Then came Vivo. Another phone giant, another glittering sponsorship. If Oppo stumbled, surely Vivo would cruise? Not really. With regulatory pressure, dips in sales, and rising competition from other brands, Vivo eventually found the cricket connection more of a burden than a boost. Like a batsman who walks out looking confident and then edges the first ball to the slip cordon, Vivo’s innings with Indian cricket ended abruptly.

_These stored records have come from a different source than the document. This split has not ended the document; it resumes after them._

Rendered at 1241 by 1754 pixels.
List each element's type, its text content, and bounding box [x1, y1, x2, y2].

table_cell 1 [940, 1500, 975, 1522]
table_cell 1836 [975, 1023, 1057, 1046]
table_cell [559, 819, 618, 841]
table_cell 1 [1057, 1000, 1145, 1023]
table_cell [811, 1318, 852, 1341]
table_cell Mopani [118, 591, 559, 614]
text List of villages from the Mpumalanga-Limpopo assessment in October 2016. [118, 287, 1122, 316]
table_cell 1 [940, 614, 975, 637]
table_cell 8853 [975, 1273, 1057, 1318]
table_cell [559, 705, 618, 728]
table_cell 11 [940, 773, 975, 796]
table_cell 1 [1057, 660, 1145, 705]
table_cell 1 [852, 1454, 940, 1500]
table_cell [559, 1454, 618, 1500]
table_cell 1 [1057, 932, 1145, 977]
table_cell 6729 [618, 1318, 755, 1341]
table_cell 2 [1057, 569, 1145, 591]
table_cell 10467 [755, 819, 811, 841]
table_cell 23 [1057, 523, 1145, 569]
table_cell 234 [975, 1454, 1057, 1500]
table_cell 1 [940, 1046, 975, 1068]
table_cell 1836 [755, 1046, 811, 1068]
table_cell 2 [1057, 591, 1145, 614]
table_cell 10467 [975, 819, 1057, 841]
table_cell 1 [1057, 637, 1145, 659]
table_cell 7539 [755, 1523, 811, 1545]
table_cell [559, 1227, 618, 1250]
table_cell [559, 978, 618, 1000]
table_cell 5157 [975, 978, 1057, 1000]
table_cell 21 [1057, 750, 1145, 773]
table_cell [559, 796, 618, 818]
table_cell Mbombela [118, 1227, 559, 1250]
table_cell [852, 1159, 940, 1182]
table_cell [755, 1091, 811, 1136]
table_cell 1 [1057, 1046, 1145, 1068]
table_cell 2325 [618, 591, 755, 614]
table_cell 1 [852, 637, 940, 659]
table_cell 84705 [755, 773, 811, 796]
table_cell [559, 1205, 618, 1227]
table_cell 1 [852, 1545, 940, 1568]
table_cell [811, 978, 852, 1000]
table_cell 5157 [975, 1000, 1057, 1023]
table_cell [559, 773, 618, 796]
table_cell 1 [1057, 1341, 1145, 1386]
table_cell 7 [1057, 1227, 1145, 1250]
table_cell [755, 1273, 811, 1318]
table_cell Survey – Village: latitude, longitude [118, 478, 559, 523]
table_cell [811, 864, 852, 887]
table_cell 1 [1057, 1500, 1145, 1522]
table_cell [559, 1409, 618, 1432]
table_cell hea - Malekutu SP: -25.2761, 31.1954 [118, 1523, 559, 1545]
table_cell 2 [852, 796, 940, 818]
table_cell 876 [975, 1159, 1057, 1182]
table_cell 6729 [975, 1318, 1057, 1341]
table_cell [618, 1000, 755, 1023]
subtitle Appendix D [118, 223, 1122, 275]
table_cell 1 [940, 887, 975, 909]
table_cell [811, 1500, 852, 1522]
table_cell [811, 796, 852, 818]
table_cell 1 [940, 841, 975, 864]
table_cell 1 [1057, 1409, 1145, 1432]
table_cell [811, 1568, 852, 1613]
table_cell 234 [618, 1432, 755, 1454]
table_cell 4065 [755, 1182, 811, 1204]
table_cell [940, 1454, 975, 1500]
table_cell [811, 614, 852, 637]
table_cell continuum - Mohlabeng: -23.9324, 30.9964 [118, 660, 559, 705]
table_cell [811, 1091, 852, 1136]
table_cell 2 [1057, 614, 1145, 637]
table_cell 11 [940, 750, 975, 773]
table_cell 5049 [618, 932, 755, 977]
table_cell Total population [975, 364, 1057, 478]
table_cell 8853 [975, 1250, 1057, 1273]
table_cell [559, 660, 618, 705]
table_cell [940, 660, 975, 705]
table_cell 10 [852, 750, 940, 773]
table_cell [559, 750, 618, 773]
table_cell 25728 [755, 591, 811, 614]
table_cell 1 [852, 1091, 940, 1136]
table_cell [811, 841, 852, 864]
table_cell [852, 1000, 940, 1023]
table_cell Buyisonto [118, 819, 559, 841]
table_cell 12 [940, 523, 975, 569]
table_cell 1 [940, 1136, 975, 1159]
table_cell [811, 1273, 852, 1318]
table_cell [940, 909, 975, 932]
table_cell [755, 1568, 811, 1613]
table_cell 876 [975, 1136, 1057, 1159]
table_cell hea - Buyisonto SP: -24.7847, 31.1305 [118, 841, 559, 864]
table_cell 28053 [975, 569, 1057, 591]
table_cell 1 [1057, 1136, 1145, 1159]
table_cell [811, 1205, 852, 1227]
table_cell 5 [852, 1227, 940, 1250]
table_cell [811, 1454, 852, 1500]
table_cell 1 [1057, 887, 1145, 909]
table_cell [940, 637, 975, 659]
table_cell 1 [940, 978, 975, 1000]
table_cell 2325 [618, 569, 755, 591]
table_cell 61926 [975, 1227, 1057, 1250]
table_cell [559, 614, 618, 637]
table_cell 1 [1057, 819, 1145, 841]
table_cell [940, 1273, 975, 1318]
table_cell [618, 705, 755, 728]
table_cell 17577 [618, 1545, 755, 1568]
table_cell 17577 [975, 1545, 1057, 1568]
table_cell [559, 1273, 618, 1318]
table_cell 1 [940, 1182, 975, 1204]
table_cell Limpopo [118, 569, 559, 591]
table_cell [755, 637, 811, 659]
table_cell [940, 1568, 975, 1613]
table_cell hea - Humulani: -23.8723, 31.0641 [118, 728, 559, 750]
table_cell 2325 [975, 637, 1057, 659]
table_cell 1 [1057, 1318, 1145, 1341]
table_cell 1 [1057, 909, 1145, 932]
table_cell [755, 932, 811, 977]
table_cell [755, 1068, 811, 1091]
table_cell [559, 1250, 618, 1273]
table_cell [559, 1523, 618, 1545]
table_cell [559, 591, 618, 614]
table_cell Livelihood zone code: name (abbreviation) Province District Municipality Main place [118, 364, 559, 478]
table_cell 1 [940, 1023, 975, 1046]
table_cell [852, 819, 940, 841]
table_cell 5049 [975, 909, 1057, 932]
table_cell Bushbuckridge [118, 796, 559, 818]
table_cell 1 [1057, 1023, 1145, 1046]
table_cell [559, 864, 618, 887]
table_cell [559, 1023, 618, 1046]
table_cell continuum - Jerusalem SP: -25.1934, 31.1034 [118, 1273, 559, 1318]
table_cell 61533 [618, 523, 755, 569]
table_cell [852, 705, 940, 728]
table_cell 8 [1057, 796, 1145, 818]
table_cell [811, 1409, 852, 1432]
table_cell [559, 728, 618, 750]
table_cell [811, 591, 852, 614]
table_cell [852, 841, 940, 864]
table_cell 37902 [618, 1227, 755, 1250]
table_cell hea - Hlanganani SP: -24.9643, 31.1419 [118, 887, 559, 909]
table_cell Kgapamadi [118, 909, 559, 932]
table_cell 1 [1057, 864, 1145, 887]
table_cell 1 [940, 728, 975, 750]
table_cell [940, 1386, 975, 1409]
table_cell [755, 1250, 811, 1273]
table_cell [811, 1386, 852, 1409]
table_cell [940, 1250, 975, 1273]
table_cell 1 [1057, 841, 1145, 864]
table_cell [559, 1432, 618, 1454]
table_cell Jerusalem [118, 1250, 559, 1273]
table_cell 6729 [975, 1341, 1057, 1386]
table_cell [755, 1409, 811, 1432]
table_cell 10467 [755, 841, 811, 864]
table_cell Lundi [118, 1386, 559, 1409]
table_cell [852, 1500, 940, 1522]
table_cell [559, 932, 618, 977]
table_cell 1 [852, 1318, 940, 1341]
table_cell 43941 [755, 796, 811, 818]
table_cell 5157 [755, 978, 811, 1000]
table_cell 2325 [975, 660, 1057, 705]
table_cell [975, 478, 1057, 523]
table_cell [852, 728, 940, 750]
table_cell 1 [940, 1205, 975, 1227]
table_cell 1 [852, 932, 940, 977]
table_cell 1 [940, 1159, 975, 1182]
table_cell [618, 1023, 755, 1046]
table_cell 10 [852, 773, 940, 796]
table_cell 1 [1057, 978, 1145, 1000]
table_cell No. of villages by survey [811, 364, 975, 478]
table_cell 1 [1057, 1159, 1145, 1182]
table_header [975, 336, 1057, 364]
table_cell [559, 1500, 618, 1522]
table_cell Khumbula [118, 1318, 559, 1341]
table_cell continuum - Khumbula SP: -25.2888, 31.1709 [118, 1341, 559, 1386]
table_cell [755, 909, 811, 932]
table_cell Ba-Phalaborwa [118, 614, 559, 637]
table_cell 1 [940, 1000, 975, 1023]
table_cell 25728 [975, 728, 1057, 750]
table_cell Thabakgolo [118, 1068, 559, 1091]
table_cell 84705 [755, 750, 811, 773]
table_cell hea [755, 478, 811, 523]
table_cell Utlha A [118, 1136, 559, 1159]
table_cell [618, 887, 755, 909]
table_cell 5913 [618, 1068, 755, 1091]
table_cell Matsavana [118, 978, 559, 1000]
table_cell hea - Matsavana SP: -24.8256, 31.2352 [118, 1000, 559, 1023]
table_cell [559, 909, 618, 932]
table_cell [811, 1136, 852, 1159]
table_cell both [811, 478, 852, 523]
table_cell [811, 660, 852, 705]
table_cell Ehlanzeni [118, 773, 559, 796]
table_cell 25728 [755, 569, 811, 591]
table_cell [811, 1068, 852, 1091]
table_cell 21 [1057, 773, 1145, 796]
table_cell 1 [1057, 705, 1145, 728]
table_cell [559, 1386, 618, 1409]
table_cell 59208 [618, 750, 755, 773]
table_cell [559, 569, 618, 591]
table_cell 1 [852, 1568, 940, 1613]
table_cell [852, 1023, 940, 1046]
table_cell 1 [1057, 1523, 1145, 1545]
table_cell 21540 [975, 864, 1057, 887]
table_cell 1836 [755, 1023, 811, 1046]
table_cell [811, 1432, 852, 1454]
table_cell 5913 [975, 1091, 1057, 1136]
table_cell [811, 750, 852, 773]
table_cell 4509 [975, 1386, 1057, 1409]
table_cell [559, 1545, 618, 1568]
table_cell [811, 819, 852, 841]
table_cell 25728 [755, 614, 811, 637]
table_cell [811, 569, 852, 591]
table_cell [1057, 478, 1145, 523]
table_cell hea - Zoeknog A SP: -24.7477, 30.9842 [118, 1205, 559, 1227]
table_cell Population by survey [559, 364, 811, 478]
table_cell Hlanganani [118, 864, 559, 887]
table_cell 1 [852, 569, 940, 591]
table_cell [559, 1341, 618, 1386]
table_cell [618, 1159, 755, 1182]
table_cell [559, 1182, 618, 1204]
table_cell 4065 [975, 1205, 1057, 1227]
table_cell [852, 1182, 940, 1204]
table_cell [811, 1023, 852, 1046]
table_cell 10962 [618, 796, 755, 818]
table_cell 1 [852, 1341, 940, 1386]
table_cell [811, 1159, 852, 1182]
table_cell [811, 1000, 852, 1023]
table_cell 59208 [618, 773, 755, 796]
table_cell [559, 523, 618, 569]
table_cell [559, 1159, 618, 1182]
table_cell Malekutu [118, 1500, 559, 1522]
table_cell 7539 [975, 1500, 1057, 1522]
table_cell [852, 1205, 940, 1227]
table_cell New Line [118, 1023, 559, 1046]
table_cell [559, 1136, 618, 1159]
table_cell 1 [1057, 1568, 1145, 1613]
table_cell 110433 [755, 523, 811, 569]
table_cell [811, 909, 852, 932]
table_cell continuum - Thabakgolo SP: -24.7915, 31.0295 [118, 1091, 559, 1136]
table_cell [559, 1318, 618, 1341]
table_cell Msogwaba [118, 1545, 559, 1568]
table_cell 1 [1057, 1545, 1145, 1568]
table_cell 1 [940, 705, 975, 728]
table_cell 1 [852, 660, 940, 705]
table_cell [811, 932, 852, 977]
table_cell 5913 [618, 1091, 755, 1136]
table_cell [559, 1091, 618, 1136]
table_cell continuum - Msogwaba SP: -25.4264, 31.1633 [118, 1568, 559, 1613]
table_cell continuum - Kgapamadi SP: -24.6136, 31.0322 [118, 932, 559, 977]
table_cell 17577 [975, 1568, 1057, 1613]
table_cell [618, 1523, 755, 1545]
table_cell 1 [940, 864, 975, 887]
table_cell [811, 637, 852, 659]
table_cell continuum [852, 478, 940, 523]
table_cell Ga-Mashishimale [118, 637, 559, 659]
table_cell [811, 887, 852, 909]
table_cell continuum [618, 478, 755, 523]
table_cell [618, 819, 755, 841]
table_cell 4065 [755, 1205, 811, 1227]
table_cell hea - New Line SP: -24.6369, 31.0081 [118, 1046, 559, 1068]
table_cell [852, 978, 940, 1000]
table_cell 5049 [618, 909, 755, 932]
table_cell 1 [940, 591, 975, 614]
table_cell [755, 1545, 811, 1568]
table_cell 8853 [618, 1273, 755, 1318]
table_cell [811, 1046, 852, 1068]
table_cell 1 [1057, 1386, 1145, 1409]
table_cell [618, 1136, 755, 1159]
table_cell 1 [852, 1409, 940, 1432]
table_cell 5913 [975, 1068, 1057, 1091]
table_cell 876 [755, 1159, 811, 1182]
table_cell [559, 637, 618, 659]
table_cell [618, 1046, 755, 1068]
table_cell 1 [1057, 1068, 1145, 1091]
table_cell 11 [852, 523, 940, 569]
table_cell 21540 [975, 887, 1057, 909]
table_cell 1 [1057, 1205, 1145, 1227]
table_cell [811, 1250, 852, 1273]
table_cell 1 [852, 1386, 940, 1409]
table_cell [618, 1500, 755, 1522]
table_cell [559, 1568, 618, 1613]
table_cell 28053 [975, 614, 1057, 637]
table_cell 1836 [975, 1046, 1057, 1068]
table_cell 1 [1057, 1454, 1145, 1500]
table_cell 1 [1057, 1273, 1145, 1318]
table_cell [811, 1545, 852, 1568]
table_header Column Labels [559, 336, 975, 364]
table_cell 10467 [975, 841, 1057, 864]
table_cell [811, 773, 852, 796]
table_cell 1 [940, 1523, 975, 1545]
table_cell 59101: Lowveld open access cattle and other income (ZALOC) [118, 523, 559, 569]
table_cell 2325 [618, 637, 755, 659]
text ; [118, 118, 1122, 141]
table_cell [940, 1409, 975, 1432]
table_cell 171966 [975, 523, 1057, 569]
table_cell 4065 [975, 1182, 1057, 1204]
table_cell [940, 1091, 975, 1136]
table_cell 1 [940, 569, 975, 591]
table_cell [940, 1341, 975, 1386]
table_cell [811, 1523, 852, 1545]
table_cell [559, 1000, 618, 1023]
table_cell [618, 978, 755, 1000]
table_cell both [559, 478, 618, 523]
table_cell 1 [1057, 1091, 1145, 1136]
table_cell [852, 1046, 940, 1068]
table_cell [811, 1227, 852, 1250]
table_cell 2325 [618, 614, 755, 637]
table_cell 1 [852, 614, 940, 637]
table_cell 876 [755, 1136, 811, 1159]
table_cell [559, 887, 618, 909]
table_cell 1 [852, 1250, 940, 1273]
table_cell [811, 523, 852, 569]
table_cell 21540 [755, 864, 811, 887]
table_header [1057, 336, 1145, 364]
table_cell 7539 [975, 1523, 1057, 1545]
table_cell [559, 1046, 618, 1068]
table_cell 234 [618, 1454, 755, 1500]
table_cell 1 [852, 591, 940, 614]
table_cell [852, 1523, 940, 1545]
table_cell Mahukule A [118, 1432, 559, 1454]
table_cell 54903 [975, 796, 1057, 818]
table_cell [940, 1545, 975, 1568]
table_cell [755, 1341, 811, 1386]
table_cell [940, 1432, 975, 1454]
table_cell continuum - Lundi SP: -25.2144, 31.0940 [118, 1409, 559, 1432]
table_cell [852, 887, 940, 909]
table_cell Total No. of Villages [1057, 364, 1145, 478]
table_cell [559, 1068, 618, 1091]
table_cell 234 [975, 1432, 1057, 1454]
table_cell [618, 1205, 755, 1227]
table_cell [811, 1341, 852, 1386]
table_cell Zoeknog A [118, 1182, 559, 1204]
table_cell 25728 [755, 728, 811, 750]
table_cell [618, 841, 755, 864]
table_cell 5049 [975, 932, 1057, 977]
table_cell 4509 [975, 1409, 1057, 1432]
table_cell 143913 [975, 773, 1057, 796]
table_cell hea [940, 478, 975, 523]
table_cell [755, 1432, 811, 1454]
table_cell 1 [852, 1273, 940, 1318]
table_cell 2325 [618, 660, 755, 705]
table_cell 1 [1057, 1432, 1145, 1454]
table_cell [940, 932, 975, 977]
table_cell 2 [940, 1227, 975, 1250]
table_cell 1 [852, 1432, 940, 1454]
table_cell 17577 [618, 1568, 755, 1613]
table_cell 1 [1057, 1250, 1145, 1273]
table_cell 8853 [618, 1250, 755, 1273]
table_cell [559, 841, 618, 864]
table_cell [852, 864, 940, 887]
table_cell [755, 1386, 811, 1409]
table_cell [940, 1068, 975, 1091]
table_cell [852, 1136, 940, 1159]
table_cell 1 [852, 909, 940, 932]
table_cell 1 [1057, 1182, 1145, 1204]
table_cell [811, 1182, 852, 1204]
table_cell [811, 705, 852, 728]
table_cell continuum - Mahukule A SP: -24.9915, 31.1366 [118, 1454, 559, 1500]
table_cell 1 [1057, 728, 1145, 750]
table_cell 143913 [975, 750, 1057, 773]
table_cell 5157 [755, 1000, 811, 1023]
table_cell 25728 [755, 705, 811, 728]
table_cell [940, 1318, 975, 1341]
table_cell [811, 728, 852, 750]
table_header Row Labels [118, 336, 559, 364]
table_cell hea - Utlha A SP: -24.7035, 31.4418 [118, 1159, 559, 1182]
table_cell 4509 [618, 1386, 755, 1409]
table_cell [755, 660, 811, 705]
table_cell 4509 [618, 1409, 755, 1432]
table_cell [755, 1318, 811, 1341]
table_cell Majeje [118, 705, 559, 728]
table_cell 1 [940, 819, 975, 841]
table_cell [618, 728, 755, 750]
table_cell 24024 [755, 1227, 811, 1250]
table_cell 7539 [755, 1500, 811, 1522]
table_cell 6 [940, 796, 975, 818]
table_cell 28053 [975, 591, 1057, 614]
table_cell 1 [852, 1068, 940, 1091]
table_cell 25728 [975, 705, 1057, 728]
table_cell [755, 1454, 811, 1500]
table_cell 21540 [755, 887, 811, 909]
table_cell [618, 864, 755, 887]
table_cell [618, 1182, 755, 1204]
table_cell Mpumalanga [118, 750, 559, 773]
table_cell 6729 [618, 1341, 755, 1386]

And then Dream11 arrived. A fantasy sports platform sponsoring the real sport—it was supposed to be a match made in heaven. But instead of chasing boundaries, Dream11 found itself tackled by watchdogs and a maze of fines and tax probes. What began as a dreamy partnership slowly turned into a regulatory nightmare. For a while, it became the running joke of the sponsorship saga: “Dream11 dreamt too much.”

So now, all eyes turn to Apollo Tyres. A company that makes products literally built to survive potholes, sharp turns, and scorching Indian roads has volunteered to face the sponsorship pothole. Social media, of course, is already preparing the eulogy. Memes of half-buried tyres, cracked rubber, and punctured dreams are circulating faster than Shubman Gill strike rates. Internet comedians claim that Apollo has “entered the chat only to enter the grave.” Harsh? Perhaps. But when history has shown Oppo, Vivo, and Dream11 limp off with bruised accounts, people can’t help but see Apollo as the next casualty.

The logic isn’t entirely supernatural. Sponsoring cricket in India isn’t a cheap billboard—it’s an insanely costly branding exercise. The sponsorship fees themselves are sky-high, but that’s just the beginning. Add on campaigns, endless TV ads, branding exercises, and tie-ups, and soon the sponsor is burning enough cash to make an accountant dizzy. On top of that, the Indian cricket calendar is so packed that brand visibility starts to blend into background noise. When every ball, every tournament, and every jersey is stuffed with logos, it’s hard for one name—no matter how big—to stand out.

And let’s not forget the cruelest twist: sponsors inherit cricket’s image swings. When India wins, nobody thanks the sponsor. But when India loses, fans crack jokes about the logo on the shirt, as if the tyre company or the phone maker were the ones missing the catches. It’s free publicity, but not always the kind a company hopes for.

Apollo now stands at the top of this sponsorship highway, headlights pointed forward. Maybe its tyres will roll smoothly, proving all the meme-makers wrong. Or maybe, like every sponsor before, it will skid spectacularly into the ditch of financial regret. For now, the internet isn’t betting on Apollo’s survival. Shares, balance sheets and boardrooms will reveal the truth in time, but trolls already have their popcorn ready to welcome Apollo into the “RIP sponsor club.” Because in Indian cricket, it isn’t just about runs and wickets anymore. There’s another scoreboard that fans track with grim amusement: which company will collapse next after daring to sponsor the team. And according to the internet, Apollo’s number is already up.